Data to use –

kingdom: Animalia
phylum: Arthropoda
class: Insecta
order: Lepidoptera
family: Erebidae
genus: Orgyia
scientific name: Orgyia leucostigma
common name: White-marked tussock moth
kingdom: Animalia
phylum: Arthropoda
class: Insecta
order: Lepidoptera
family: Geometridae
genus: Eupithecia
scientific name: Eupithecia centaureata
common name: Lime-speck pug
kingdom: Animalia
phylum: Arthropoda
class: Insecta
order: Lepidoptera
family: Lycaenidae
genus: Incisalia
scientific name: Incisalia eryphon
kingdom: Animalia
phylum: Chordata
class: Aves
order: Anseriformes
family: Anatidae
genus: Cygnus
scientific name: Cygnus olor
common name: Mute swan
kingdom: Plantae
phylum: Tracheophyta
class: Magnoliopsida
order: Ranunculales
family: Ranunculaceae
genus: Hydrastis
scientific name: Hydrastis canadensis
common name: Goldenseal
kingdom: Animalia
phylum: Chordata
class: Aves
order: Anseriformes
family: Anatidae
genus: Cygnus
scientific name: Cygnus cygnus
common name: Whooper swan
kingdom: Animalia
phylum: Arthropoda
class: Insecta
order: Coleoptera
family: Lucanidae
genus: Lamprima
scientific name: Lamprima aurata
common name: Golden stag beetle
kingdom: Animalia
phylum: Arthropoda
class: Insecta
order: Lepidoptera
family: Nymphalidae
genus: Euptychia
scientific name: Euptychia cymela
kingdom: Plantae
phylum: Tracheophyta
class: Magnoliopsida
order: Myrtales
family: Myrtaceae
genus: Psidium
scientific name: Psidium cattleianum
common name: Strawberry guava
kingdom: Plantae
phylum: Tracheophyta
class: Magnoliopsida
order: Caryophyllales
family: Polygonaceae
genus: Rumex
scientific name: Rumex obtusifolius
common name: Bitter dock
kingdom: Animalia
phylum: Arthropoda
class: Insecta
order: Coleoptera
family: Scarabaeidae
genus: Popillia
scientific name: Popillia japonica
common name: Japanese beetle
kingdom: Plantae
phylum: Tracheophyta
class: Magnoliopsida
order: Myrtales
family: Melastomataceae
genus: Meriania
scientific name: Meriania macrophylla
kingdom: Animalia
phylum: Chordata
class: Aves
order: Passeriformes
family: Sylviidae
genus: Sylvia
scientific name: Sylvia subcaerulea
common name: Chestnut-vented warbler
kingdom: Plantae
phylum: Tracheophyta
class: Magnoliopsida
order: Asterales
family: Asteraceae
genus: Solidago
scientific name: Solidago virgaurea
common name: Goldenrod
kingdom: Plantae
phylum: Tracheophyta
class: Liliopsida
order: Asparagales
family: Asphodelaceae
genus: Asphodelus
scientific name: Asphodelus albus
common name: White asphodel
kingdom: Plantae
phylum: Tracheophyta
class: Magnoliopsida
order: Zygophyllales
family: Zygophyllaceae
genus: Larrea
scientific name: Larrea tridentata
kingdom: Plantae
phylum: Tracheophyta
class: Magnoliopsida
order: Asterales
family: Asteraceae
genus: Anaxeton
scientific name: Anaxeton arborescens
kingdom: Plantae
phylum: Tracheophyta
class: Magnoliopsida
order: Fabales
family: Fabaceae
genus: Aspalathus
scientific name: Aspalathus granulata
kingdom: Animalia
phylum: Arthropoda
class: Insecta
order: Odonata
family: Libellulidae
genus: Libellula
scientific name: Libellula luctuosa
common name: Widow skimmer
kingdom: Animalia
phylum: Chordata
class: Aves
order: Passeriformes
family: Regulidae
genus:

Written exercise – Copy every line of all the items above, with no changes.

Written answer –
kingdom: Animalia
phylum: Arthropoda
class: Insecta
order: Lepidoptera
family: Erebidae
genus: Orgyia
scientific name: Orgyia leucostigma
common name: White-marked tussock moth
kingdom: Animalia
phylum: Arthropoda
class: Insecta
order: Lepidoptera
family: Geometridae
genus: Eupithecia
scientific name: Eupithecia centaureata
common name: Lime-speck pug
kingdom: Animalia
phylum: Arthropoda
class: Insecta
order: Lepidoptera
family: Lycaenidae
genus: Incisalia
scientific name: Incisalia eryphon
kingdom: Animalia
phylum: Chordata
class: Aves
order: Anseriformes
family: Anatidae
genus: Cygnus
scientific name: Cygnus olor
common name: Mute swan
kingdom: Plantae
phylum: Tracheophyta
class: Magnoliopsida
order: Ranunculales
family: Ranunculaceae
genus: Hydrastis
scientific name: Hydrastis canadensis
common name: Goldenseal
kingdom: Animalia
phylum: Chordata
class: Aves
order: Anseriformes
family: Anatidae
genus: Cygnus
scientific name: Cygnus cygnus
common name: Whooper swan
kingdom: Animalia
phylum: Arthropoda
class: Insecta
order: Coleoptera
family: Lucanidae
genus: Lamprima
scientific name: Lamprima aurata
common name: Golden stag beetle
kingdom: Animalia
phylum: Arthropoda
class: Insecta
order: Lepidoptera
family: Nymphalidae
genus: Euptychia
scientific name: Euptychia cymela
kingdom: Plantae
phylum: Tracheophyta
class: Magnoliopsida
order: Myrtales
family: Myrtaceae
genus: Psidium
scientific name: Psidium cattleianum
common name: Strawberry guava
kingdom: Plantae
phylum: Tracheophyta
class: Magnoliopsida
order: Caryophyllales
family: Polygonaceae
genus: Rumex
scientific name: Rumex obtusifolius
common name: Bitter dock
kingdom: Animalia
phylum: Arthropoda
class: Insecta
order: Coleoptera
family: Scarabaeidae
genus: Popillia
scientific name: Popillia japonica
common name: Japanese beetle
kingdom: Plantae
phylum: Tracheophyta
class: Magnoliopsida
order: Myrtales
family: Melastomataceae
genus: Meriania
scientific name: Meriania macrophylla
kingdom: Animalia
phylum: Chordata
class: Aves
order: Passeriformes
family: Sylviidae
genus: Sylvia
scientific name: Sylvia subcaerulea
common name: Chestnut-vented warbler
kingdom: Plantae
phylum: Tracheophyta
class: Magnoliopsida
order: Asterales
family: Asteraceae
genus: Solidago
scientific name: Solidago virgaurea
common name: Goldenrod
kingdom: Plantae
phylum: Tracheophyta
class: Liliopsida
order: Asparagales
family: Asphodelaceae
genus: Asphodelus
scientific name: Asphodelus albus
common name: White asphodel
kingdom: Plantae
phylum: Tracheophyta
class: Magnoliopsida
order: Zygophyllales
family: Zygophyllaceae
genus: Larrea
scientific name: Larrea tridentata
kingdom: Plantae
phylum: Tracheophyta
class: Magnoliopsida
order: Asterales
family: Asteraceae
genus: Anaxeton
scientific name: Anaxeton arborescens
kingdom: Plantae
phylum: Tracheophyta
class: Magnoliopsida
order: Fabales
family: Fabaceae
genus: Aspalathus
scientific name: Aspalathus granulata
kingdom: Animalia
phylum: Arthropoda
class: Insecta
order: Odonata
family: Libellulidae
genus: Libellula
scientific name: Libellula luctuosa
common name: Widow skimmer
kingdom: Animalia
phylum: Chordata
class: Aves
order: Passeriformes
family: Regulidae
genus:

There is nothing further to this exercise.